▸ **What the task asks**
The entries below hold a line with "pinky pip: (359, 416)" and a line with "index tip: (208, 187)". Return those lines and all that lie between them, exactly and only.

Dataset entries:
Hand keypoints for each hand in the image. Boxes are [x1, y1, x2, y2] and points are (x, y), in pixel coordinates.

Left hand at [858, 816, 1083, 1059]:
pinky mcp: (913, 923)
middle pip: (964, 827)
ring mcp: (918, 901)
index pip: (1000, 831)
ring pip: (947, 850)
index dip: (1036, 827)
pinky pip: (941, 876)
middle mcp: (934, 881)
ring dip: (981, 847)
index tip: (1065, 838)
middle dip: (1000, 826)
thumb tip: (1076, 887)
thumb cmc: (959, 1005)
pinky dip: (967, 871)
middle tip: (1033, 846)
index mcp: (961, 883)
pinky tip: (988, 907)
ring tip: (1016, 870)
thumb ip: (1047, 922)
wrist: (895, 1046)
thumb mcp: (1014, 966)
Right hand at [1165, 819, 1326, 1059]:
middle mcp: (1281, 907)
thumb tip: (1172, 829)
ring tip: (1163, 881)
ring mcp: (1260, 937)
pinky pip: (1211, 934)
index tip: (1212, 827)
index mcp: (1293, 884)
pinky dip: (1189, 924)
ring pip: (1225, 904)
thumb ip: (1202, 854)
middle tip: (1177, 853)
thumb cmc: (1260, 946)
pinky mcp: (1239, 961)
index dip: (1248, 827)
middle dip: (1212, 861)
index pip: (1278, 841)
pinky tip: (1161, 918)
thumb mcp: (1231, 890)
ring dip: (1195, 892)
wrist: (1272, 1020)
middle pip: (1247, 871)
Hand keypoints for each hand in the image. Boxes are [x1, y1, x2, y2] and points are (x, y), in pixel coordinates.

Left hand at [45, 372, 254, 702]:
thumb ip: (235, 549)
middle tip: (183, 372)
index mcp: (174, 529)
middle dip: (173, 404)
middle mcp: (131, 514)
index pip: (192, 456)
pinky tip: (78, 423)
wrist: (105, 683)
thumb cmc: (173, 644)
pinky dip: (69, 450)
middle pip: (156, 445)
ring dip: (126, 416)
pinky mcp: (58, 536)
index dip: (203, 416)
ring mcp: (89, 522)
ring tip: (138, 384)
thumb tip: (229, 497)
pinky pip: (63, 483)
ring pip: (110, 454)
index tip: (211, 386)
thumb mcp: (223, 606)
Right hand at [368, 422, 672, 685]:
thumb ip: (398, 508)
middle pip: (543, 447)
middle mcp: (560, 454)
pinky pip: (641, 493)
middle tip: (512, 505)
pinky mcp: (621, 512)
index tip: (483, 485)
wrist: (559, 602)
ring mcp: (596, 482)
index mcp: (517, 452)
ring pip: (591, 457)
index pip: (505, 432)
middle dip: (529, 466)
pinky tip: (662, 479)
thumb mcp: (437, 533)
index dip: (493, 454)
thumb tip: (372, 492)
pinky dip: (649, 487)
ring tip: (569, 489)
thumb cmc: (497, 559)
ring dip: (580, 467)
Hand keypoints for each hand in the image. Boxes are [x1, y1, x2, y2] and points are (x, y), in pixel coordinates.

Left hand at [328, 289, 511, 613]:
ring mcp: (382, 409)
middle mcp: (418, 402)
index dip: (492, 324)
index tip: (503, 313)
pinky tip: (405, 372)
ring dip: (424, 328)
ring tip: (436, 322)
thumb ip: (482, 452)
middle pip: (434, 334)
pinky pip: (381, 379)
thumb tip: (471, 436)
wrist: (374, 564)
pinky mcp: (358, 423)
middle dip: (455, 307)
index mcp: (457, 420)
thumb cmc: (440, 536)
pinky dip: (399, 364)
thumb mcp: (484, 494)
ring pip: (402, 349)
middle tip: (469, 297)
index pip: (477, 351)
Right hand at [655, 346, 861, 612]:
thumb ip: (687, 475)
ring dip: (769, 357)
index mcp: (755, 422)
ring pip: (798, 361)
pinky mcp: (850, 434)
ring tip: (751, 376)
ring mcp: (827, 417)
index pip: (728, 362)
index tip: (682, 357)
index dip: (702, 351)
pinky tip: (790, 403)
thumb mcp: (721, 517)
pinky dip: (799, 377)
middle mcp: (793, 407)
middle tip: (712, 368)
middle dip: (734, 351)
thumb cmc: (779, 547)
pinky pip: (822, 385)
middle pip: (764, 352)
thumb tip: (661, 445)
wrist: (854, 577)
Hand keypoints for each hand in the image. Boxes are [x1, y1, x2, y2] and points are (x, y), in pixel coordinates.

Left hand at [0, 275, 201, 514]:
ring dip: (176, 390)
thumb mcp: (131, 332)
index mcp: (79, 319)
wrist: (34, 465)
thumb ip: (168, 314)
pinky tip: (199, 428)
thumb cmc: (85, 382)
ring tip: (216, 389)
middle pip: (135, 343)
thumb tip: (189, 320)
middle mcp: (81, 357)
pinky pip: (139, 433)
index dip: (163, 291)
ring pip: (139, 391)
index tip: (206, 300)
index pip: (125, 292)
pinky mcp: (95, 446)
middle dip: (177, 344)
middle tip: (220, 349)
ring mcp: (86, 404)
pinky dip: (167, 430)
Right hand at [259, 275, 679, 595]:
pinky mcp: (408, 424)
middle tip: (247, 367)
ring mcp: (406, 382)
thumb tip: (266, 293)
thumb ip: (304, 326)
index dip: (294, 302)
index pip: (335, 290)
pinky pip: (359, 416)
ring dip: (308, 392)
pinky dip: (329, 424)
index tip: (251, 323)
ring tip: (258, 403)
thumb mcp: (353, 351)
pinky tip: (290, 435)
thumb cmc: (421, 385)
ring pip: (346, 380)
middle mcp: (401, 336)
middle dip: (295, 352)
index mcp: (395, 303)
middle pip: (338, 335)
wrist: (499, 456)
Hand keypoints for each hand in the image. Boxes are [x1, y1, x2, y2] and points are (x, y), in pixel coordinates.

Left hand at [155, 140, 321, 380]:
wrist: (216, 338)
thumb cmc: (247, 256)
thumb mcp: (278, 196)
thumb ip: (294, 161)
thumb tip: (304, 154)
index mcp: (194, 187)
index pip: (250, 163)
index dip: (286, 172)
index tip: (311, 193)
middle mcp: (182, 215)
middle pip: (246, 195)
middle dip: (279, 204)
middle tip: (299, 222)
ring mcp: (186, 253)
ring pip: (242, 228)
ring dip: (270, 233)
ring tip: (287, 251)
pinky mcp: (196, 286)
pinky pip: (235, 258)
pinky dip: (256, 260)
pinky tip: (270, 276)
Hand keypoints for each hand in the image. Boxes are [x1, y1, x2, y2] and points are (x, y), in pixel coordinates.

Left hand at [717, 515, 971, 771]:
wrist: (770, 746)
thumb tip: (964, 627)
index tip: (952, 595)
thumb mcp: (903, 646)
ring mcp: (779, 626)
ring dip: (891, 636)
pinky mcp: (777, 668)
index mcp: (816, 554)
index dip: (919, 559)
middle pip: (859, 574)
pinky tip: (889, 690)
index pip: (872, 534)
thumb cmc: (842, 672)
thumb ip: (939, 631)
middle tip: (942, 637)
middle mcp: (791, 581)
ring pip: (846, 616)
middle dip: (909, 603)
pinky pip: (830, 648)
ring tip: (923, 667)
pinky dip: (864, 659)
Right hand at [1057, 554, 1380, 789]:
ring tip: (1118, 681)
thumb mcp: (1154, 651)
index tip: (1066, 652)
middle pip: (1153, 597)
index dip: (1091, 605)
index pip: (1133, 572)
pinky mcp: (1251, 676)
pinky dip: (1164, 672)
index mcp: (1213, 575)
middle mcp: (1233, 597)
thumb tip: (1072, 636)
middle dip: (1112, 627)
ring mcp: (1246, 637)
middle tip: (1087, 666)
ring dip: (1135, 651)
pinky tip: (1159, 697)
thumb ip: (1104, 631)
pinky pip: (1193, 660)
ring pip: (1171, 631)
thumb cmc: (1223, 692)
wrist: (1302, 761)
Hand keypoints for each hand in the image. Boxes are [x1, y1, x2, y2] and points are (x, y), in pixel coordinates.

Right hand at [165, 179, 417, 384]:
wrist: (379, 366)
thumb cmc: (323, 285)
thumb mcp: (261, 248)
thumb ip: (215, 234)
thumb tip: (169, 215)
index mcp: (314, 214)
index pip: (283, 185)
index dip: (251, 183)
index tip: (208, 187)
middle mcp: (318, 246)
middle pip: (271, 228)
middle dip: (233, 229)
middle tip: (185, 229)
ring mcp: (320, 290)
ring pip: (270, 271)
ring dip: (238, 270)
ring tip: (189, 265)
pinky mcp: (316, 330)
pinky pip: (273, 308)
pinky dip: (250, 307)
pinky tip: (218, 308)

▸ **Solution to this task**
pinky pip: (359, 416)
ring dip: (308, 392)
pinky dip: (329, 424)
index tip: (251, 323)
ring tip: (258, 403)
thumb mcp: (353, 351)
pinky tip: (290, 435)
thumb cmc: (421, 385)
ring pip: (346, 380)
middle mcp: (401, 336)
middle dip: (295, 352)
index mcp: (395, 303)
middle pip: (338, 335)
wrist: (499, 456)
Hand keypoints for each hand in the image. Boxes are [x1, y1, x2, y2] and points are (x, y), in pixel coordinates.

Left hand at [155, 140, 321, 380]:
wrist: (216, 338)
thumb cmc: (247, 256)
thumb mcp: (278, 196)
thumb ip: (294, 161)
thumb tip: (304, 154)
index mcp: (194, 187)
index pip: (250, 163)
index dip: (286, 172)
index tip: (311, 193)
middle mcp: (182, 215)
middle pip: (246, 195)
middle dip: (279, 204)
middle tip: (299, 222)
ring mcp: (186, 253)
ring pip: (242, 228)
ring dip: (270, 233)
ring tip: (287, 251)
pinky mcp: (196, 286)
pinky pip: (235, 258)
pinky dip: (256, 260)
pinky tip: (270, 276)
Hand keypoints for each hand in the image. Boxes are [x1, y1, x2, y2] and points are (x, y), in pixel coordinates.

Left hand at [717, 515, 971, 771]:
wrist: (770, 746)
thumb tip: (964, 627)
index tip: (952, 595)
thumb mcp: (903, 646)
ring mcp: (779, 626)
ring dip: (891, 636)
pinky mcp: (777, 668)
index mcp: (816, 554)
index dip: (919, 559)
middle pip: (859, 574)
pinky tip: (889, 690)
index pip: (872, 534)
thumb cmc: (842, 672)
thumb ip: (939, 631)
middle tip: (942, 637)
middle mcp: (791, 581)
ring pip: (846, 616)
middle dip: (909, 603)
pinky pip: (830, 648)
ring tip: (923, 667)
pinky dip: (864, 659)
Right hand at [1057, 554, 1380, 789]:
ring tip: (1118, 681)
thumb mcp: (1154, 651)
index tip: (1066, 652)
middle pip: (1153, 597)
index dip: (1091, 605)
index pip: (1133, 572)
pinky mcp: (1251, 676)
pinky dip: (1164, 672)
index mcp: (1213, 575)
middle mcp: (1233, 597)
thumb tip: (1072, 636)
middle dip: (1112, 627)
ring mcp: (1246, 637)
middle tip: (1087, 666)
ring dip: (1135, 651)
pinky tip: (1159, 697)
thumb ip: (1104, 631)
pinky pip: (1193, 660)
ring pip: (1171, 631)
thumb cmc: (1223, 692)
wrist: (1302, 761)
Hand keypoints for each hand in the image. Boxes are [x1, y1, x2, y2] and points are (x, y), in pixel coordinates.

Right hand at [165, 179, 417, 384]:
wrist: (379, 366)
thumb cmc: (323, 285)
thumb mcp: (261, 248)
thumb ip: (215, 234)
thumb tip: (169, 215)
index mcp: (314, 214)
index pip: (283, 185)
index dip: (251, 183)
index tip: (208, 187)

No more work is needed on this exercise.